Deterministic Simulation Testing Is Really Hard
The more state you explore, the more false positives you'll encounter.
Last year, I spent some time building SlateDB’s deterministic simulation tests (DSTs). It was a fun project that exposed a few bugs:
- Protected against key/value length overflows in SstRowCodecV0
- await_durable writes hang when wal_enabled is false
- Empty scan ranges cause panic
But the test has found exactly zero bugs since then. If you look at the test, you’ll see that it’s too simple to be meaningful.
The test harness randomly generates some configuration for a SlateDB instance and runs read/write/scan/flush operations in a loop. After each operation, it checks relevant invariants. All of this runs in a single thread on a deterministic Tokio async runtime scheduler. This approach misses:
- failure injection (network partitions, process crashes, disk failures, etc.)
- more complex workloads (transactions, compactions, merge operators, TTL, etc.)
- more complex invariants (linearizability, durability, etc.)
- interleaved operations (a read while a write is happening, etc.)
I added most of these features this week on a local branch. Even with SlateDB’s codebase, which can already be made deterministic, it’s been a real struggle.
The test harness needed a full rewrite to allow operation interleaving. Rather than having the harness pick operations, tests now spawn one or more tasks (“actors”) on the runtime. These tasks can do whatever they like: read, write, flush, compact, restart the database, and so on. I also added the concept of “toxics”, similar to those found in Toxiproxy, which enable fault injection.
These changes dramatically expanded codepaths that were tested (state exploration). That’s a good thing; I wanted to exercise more of SlateDB’s codebase. Unfortunately, many of the states were what I would call invalid. For example:
- The fuzzer configured the compactor to fence itself faster than it could complete any compaction jobs. This lead to hanging tests.
- An actor that controlled clock progression was shut down before other actors that depended on the clock progressing, resulting in a test hang.
- The mock clock advancing so quickly that database scans would time out, causing the test to fail.

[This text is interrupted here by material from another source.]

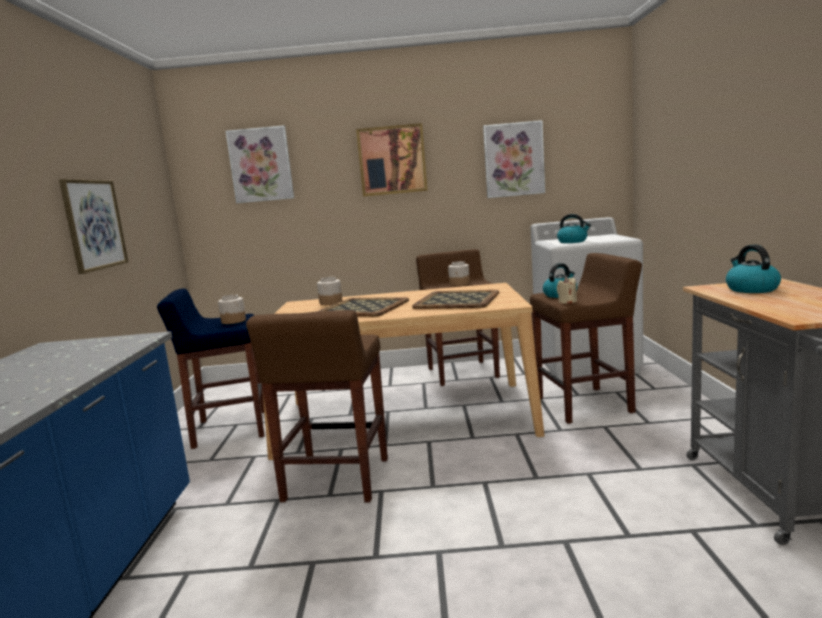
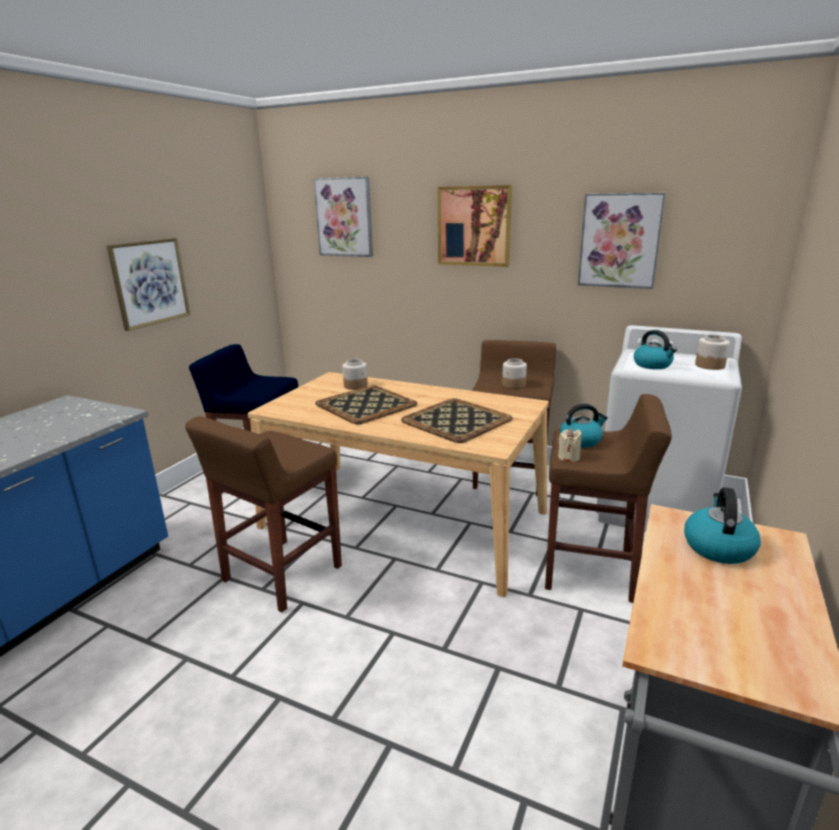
camera: 25 degrees right, 10 degrees up
(234, 321) = (265, 387): jar -> jar (710, 365)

- Injecting faults with fuzzed probability resulted in tests that failed too frequently to make any progress.
- The fuzzer configuring write size such that compaction was never exercised.
These are not bugs, per-se; they’re correct behavior for misconfigurations or bad code. Taken individually, they seem obvious. But I was fuzzing to find edge cases, and the fuzzer kept picking new misconfigurations. I had to chase each one down, figure out what was going on, and fix it.
There is a tension between state exploration and “false positive” failures. Meaningful deterministic simulation tests must explore a large swathe of your codebase. To do that, you must allow for a wide range of configurations and workloads. But the wider the range, the more you’ll encounter invalid states that cause your tests to fail or hang. The trick is constraining your state exploration to meaningful states.
Property-based testers such as proptest and Hegel can help with this. You’ll at least be able to define invariants that your fuzzed configuration shouldn’t violate.
The challenge is figuring out all the invariants in the first place, though. I don’t see how anything can help with that (other than maybe formal methods verification and model checking). You just have to run your tests, see what fails, and figure out if it’s a real bug or not.
Fortunately, GPT 5.4 (and now 5.5) has been a godsend in debugging these issues. When a test hangs, I give the test logs to GPT and it will usually tell me what’s going on:
- Run DST in a loop with random seeds.
- Test hangs after a few minutes.
- Copy logs and ask GPT what’s going on.
- GPT identifies the issue and suggests a fix.
- Implement the fix and repeat.
This works; it’s just slow going. I’ve added fault injection, workload interleaving, compactor fencing tests, transaction tests, and a few other things. I plan to keep chipping away at it. I’ll keep you posted.